Tulisan ini sebenarnya ingin mengutarakan, bahwasanya perlu kiranya sebuah terobosan tentang literasi kampung. Seperti misalnya memberikan perpustakaan di desa-desa, dengan tujuan menjunjung nilai-nilai keindonesiaan yang ada. Agar masyarakat desa tidak hanya disibukkan dengan kehidupan yang monoton. Pun dengan adanya ruang baca ini, tentunya masyarakat akan menemukan inovasi baru bagaimana memajukan Indonesia melalui kampung-kampung.
Sejalan dengan itu, penyuluhan tentang bahaya radikalisme seharusnya juga senantiasa disuarakan. Agar orang kampung bisa memahami mana yang perlu diprioritaskan untuk menjaga keutuhan bangsa. Sebab kerap kali unsur radikal disebarkan dengan mengatasnamakan agama. Sedangkan ketika kita berkaca pada keadaan yang sebenarnya, orang pelosok desa sangat kental dengan agama dibandingkan kedekatannya dengan negara.
Kerap kali kita hanya memahami bahwa benda Indonesia itu merah putih tanpa tau detail makna sejarahnya.

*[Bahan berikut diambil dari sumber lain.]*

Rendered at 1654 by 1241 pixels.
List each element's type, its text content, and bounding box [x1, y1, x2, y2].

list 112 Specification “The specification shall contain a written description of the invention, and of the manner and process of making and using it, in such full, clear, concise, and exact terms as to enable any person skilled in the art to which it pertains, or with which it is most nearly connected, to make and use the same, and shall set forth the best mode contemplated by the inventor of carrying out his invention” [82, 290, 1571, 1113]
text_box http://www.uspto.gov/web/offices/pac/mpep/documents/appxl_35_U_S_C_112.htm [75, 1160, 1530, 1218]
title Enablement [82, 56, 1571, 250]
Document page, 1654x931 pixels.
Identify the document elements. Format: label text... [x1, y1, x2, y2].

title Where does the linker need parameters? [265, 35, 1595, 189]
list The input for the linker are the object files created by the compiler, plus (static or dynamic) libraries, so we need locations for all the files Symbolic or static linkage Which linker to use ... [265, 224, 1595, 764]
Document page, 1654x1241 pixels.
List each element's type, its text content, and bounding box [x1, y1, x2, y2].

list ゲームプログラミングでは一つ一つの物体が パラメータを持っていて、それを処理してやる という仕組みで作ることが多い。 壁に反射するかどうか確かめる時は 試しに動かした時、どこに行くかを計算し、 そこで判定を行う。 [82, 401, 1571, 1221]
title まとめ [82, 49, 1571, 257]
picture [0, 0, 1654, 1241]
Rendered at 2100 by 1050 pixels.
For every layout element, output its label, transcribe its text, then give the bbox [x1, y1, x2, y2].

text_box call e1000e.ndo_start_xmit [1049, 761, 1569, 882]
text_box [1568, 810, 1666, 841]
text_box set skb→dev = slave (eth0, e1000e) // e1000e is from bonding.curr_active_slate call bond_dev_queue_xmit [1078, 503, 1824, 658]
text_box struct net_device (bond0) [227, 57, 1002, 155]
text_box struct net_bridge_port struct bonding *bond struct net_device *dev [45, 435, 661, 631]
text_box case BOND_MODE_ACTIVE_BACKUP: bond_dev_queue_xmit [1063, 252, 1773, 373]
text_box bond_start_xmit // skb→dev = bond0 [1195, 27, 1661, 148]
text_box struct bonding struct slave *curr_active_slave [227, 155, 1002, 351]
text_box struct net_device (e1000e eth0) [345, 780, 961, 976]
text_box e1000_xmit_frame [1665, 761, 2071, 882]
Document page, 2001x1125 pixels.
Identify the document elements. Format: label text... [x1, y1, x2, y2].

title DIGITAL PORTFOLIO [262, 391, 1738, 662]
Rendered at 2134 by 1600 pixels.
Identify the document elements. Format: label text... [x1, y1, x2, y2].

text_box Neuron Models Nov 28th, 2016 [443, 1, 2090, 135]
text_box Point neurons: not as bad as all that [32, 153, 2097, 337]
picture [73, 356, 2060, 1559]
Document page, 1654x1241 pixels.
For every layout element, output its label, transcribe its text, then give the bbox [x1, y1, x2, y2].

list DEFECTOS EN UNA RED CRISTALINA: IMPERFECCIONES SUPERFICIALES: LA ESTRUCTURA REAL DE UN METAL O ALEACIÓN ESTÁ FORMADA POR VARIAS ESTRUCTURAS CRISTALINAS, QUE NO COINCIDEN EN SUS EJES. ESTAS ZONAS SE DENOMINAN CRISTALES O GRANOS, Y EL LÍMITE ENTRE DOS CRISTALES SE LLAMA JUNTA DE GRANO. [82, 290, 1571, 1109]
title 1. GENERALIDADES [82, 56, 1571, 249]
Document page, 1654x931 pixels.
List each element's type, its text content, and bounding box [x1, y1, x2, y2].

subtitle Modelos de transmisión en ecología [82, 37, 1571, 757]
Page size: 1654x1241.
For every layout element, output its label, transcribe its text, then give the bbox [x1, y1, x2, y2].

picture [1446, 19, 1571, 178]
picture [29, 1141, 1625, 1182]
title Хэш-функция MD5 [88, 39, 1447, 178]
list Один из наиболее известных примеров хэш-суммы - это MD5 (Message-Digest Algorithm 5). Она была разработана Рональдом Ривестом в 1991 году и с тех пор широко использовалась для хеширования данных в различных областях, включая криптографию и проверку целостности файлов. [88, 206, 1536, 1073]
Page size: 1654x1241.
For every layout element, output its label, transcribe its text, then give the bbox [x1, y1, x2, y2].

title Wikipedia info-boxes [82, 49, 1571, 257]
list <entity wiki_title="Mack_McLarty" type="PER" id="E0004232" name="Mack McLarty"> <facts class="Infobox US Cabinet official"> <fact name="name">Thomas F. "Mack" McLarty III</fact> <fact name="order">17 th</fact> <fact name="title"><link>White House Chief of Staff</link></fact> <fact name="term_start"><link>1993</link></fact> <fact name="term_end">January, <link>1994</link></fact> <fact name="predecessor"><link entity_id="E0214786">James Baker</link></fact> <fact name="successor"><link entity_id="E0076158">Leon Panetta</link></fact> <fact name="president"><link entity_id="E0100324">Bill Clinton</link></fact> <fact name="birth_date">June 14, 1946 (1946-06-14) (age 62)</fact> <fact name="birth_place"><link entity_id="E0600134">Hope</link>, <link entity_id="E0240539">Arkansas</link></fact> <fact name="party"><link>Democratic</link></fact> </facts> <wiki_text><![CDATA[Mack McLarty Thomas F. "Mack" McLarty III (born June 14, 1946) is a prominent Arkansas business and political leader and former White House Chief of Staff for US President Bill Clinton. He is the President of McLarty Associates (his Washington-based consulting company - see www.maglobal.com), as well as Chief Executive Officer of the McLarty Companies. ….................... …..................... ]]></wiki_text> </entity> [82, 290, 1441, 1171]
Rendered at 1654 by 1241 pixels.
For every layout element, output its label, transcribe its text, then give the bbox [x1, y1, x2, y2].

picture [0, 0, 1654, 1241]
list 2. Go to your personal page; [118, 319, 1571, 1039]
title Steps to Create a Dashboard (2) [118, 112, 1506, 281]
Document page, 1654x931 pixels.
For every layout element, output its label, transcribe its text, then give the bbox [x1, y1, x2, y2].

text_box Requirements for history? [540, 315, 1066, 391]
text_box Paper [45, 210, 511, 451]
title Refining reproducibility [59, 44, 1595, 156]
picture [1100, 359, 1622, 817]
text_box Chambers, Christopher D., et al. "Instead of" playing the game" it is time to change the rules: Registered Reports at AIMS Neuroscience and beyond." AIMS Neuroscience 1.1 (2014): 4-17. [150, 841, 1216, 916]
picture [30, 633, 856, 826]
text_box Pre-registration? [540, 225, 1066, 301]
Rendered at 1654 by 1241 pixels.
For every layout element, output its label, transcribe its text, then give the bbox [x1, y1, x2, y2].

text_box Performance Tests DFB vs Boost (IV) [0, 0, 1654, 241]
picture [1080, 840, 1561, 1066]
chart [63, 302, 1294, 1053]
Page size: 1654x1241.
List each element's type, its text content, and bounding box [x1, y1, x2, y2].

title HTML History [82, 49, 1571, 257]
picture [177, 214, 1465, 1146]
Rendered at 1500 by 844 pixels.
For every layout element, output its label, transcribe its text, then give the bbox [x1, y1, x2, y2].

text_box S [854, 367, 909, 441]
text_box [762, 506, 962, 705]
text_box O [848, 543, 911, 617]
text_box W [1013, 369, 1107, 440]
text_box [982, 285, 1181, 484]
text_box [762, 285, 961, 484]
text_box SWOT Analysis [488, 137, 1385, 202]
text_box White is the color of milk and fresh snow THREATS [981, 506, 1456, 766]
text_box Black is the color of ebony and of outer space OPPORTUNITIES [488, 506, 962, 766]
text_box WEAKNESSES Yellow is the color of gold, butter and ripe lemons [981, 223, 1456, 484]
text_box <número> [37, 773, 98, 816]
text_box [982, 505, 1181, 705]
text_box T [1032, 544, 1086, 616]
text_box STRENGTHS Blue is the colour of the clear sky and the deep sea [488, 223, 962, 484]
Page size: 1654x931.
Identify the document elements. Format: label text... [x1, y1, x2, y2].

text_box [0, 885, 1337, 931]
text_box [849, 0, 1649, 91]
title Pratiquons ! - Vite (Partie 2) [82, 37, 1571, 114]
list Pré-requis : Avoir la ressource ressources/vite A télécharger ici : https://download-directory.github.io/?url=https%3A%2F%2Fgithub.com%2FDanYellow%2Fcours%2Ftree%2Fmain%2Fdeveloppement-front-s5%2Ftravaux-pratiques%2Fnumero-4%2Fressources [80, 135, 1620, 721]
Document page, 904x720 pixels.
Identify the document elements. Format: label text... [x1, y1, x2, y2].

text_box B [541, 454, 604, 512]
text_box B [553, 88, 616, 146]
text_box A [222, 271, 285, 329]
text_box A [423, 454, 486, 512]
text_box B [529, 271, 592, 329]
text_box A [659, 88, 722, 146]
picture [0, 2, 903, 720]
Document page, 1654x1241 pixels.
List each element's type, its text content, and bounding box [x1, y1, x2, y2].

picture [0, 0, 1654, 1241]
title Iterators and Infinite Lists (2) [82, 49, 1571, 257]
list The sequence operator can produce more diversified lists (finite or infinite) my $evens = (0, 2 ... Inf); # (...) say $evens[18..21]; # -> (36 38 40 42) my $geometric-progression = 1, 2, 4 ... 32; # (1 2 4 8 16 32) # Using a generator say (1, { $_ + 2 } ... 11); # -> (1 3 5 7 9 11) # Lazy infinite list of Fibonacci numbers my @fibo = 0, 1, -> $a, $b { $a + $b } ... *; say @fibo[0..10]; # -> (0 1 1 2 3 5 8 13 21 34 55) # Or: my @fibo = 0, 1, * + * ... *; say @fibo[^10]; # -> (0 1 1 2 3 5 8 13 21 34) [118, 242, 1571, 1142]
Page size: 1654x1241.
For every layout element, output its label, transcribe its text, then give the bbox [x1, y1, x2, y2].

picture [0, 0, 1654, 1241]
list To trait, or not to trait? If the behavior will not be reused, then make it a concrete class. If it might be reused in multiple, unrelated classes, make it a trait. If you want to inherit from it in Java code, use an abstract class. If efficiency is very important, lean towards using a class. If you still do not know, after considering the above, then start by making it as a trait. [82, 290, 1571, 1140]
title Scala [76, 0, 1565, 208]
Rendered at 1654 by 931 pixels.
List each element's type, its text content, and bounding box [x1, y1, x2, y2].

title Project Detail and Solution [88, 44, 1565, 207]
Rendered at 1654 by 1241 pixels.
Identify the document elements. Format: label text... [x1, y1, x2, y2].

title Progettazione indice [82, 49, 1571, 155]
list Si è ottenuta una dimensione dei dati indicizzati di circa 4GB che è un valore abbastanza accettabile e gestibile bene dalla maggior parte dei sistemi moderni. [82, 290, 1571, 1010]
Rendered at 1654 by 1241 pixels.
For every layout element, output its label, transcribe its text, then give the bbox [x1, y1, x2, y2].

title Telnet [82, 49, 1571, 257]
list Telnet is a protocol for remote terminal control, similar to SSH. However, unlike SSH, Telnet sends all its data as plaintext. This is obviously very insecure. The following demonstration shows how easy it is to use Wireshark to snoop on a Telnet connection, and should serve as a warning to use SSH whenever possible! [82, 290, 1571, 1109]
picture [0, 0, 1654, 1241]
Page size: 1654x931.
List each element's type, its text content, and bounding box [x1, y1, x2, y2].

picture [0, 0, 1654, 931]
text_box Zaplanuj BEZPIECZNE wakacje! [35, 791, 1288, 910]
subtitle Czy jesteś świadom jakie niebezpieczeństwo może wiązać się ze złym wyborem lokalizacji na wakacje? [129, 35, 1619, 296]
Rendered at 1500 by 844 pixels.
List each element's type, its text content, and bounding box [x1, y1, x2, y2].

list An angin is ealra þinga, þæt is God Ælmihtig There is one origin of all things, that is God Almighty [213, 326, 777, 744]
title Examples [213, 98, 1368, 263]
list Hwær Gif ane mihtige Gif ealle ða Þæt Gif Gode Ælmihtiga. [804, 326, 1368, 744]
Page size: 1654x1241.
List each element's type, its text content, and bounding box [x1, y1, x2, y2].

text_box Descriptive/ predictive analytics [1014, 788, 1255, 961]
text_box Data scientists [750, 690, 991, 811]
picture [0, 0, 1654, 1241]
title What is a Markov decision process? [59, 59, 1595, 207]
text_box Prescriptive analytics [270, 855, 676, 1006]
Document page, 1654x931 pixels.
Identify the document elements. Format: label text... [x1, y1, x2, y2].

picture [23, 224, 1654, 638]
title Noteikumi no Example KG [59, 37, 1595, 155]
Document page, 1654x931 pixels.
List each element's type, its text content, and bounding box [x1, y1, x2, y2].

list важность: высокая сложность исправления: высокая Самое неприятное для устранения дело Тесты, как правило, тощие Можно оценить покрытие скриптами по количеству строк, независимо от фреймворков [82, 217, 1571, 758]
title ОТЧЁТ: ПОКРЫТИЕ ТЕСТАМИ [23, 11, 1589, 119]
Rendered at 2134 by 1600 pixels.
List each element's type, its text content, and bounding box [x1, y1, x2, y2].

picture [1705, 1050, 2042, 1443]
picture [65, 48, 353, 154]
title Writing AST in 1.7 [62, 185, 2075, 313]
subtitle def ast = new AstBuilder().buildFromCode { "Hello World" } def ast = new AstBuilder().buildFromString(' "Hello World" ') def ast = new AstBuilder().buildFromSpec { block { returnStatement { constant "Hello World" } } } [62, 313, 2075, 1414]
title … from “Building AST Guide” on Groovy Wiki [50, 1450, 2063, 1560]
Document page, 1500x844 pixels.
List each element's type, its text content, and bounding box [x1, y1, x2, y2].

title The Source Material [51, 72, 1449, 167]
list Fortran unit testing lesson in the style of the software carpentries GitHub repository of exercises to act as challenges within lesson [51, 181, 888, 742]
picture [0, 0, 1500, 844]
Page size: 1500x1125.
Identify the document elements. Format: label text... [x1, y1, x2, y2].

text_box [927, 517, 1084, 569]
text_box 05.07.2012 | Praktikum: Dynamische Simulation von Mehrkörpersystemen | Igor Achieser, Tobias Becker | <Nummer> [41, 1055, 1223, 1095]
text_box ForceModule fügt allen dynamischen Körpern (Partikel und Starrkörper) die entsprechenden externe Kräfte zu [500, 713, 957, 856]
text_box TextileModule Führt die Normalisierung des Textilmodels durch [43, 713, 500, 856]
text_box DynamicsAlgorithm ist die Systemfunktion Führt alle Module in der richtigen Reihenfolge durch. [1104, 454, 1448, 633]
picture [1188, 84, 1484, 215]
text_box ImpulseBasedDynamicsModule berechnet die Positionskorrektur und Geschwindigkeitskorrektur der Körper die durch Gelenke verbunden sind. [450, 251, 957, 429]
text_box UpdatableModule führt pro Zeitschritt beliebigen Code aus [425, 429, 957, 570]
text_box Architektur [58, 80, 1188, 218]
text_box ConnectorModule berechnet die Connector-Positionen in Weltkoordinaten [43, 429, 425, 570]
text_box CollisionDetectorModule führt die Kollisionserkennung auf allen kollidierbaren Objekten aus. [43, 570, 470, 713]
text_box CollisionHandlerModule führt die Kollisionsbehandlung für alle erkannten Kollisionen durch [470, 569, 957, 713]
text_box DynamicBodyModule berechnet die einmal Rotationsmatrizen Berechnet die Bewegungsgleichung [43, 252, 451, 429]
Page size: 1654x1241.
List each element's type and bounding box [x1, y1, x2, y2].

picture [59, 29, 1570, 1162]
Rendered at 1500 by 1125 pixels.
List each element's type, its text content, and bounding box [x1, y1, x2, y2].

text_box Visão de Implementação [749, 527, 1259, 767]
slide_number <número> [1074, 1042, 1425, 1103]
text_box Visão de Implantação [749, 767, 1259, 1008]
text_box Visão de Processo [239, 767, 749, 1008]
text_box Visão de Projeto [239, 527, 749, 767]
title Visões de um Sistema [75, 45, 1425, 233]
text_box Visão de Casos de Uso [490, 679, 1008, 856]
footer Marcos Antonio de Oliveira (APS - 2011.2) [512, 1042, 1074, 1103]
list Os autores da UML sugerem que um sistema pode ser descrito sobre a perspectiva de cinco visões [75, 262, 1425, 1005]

Indonesia itu ada Pancasila tapi kita tidak tau tujuannya, karena kita selalu menganggap apa yang kita anut lebih benar dari pada yang dianut orang lain. Inilah alasan mengapa budaya membaca dan penyuluhan tentang Radikalisme di Indonesia itu penting. Khususnya bagi masyarakat yang berada di pelosok desa. Dan untuk menjaga kestabilan desa, sudah seharusnya dunia membaca di kembangkan di sini. Dan pemerintah memberikan support buku yang memadai, baik dalam ajaran beragama, sejarah Indonesia, dan tentunya tentang persatuan Indonesia yang di dalamnya banyak perbedaan.